▶ [WORK REQUEST]: Everything in the records below is to be reproduced exactly, apart from the images.
##### DATA #####
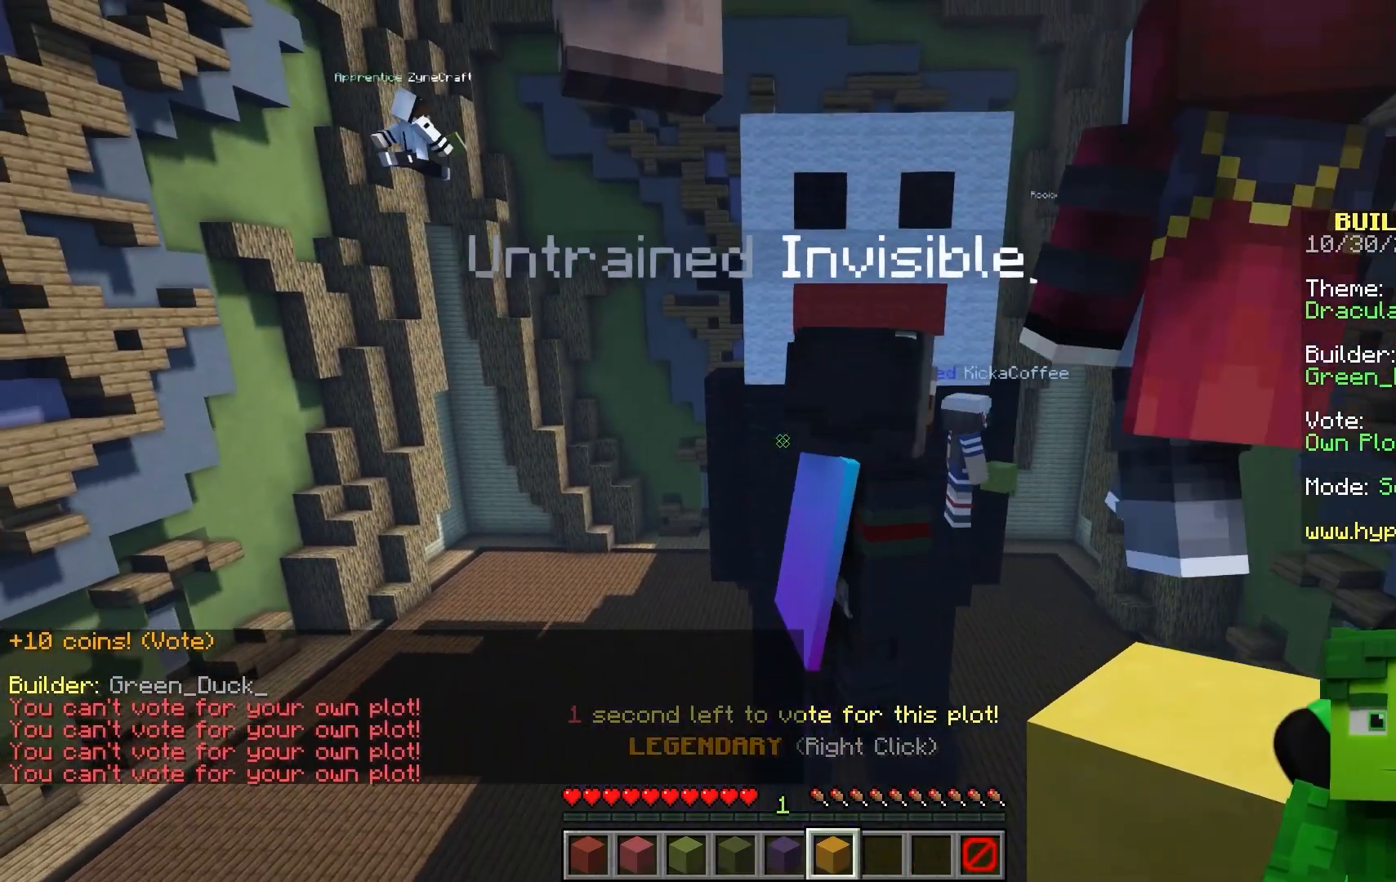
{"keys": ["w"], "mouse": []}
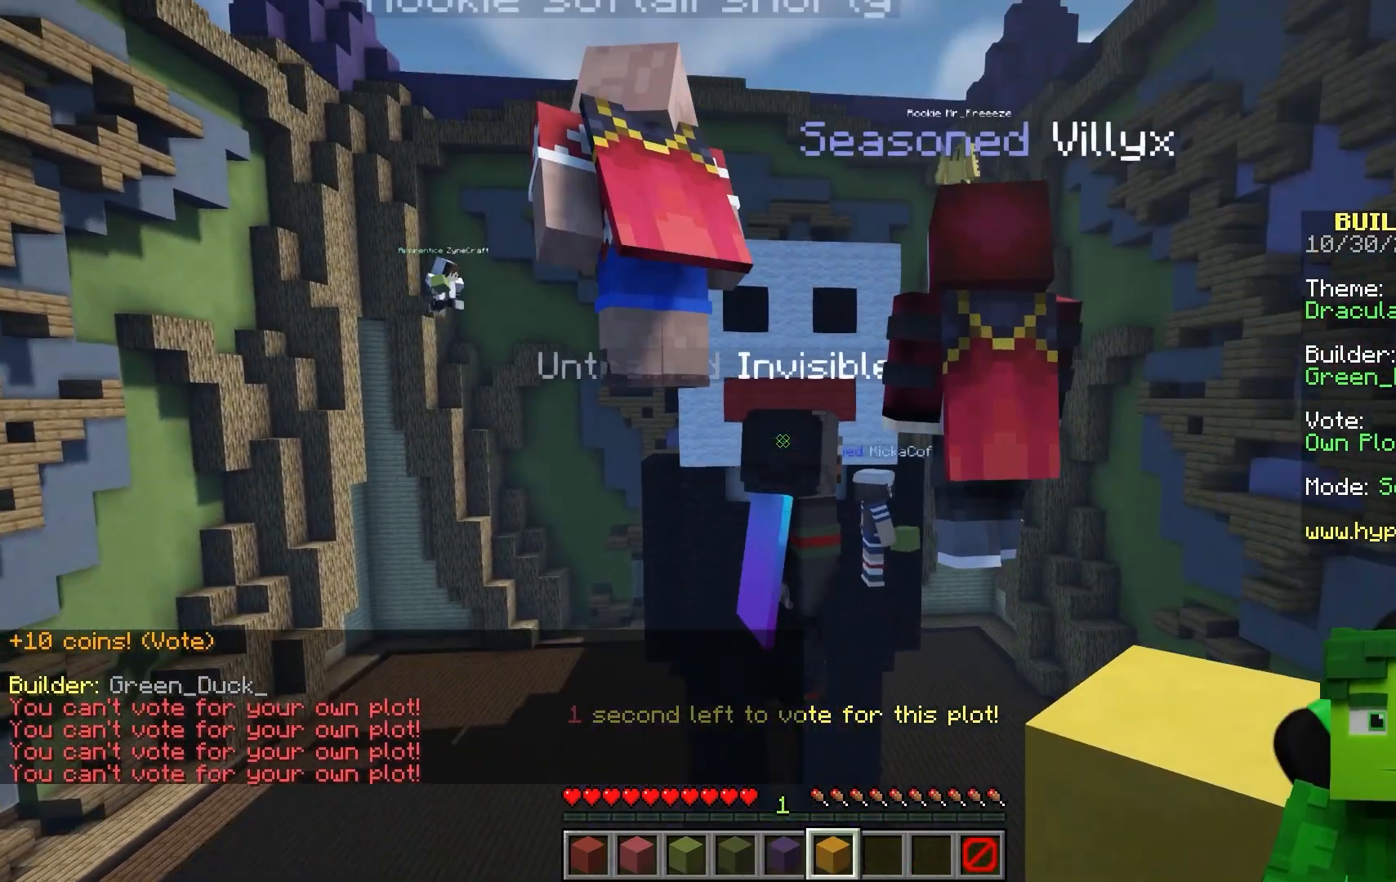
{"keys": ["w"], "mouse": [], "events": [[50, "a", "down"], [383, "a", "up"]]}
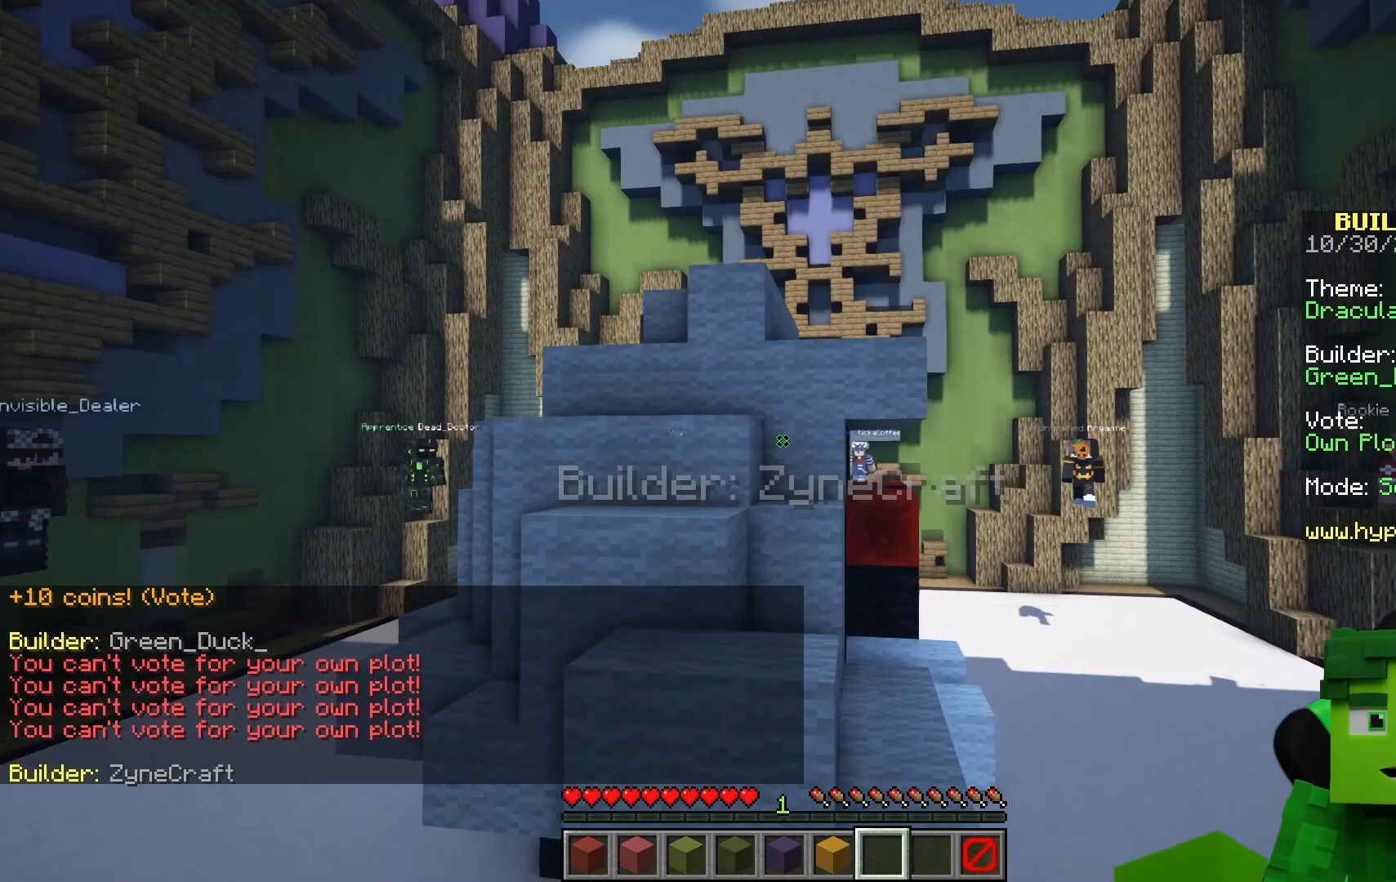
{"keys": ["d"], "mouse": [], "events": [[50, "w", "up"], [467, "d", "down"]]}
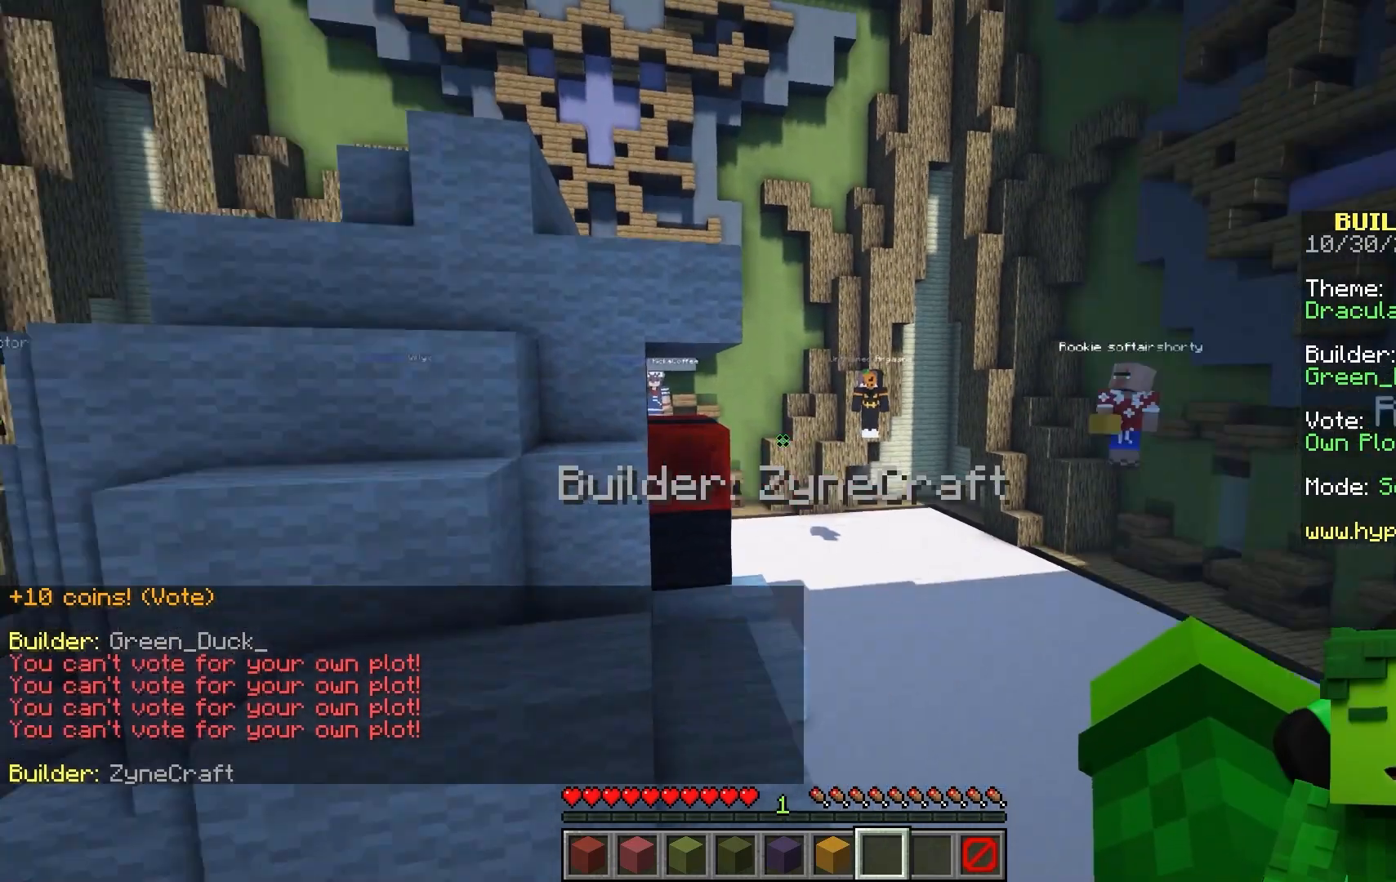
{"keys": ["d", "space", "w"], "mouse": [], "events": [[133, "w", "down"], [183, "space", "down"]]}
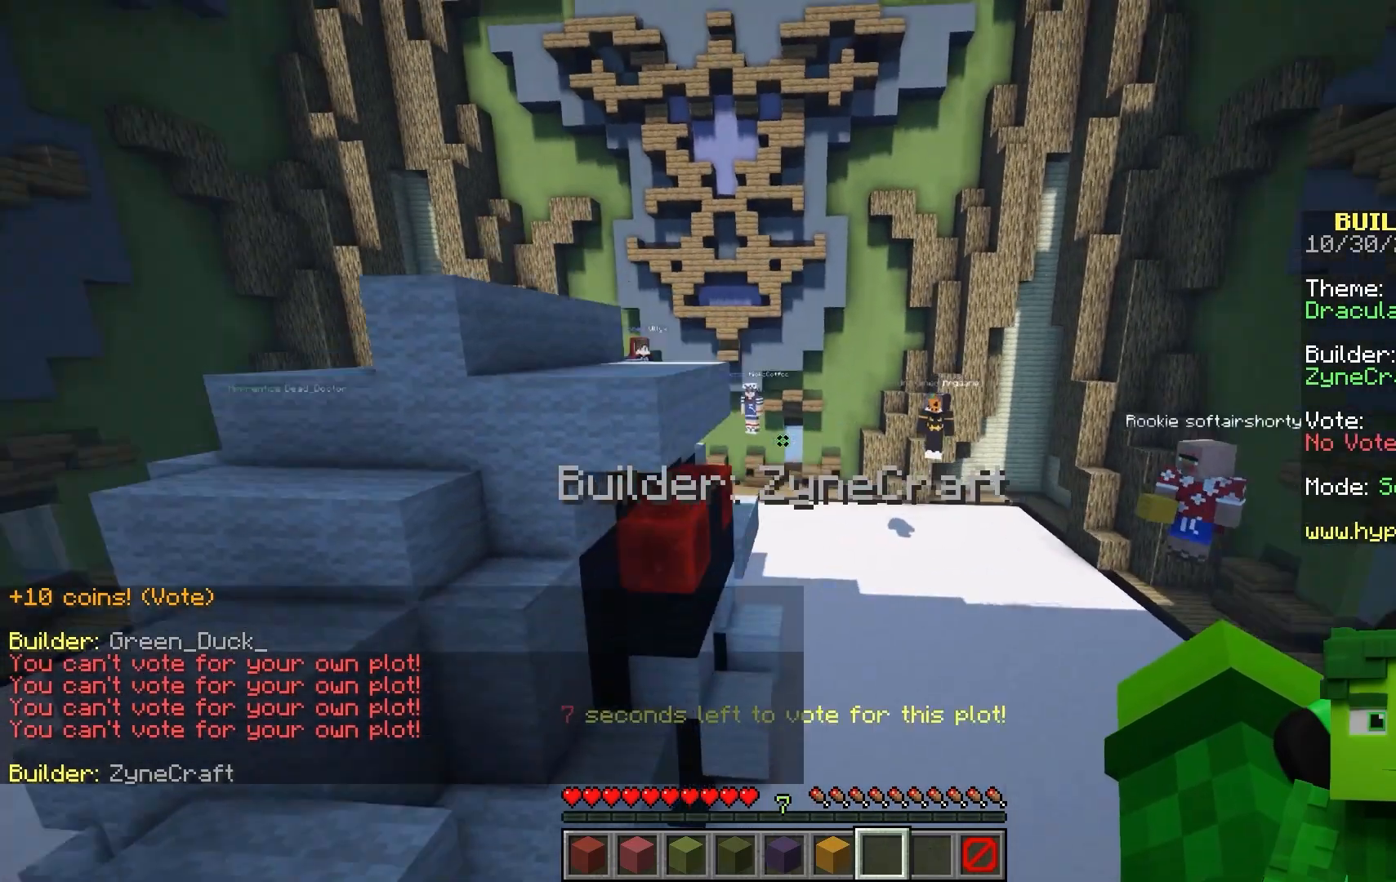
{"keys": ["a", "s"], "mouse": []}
#####
▶ [ANSWER TO THIS EXERCISE]:
{"keys": ["w"], "mouse": []}
{"keys": ["w"], "mouse": [], "events": [[50, "a", "down"], [383, "a", "up"]]}
{"keys": ["d"], "mouse": [], "events": [[50, "w", "up"], [467, "d", "down"]]}
{"keys": ["d", "space", "w"], "mouse": [], "events": [[133, "w", "down"], [183, "space", "down"]]}
{"keys": ["a", "s"], "mouse": []}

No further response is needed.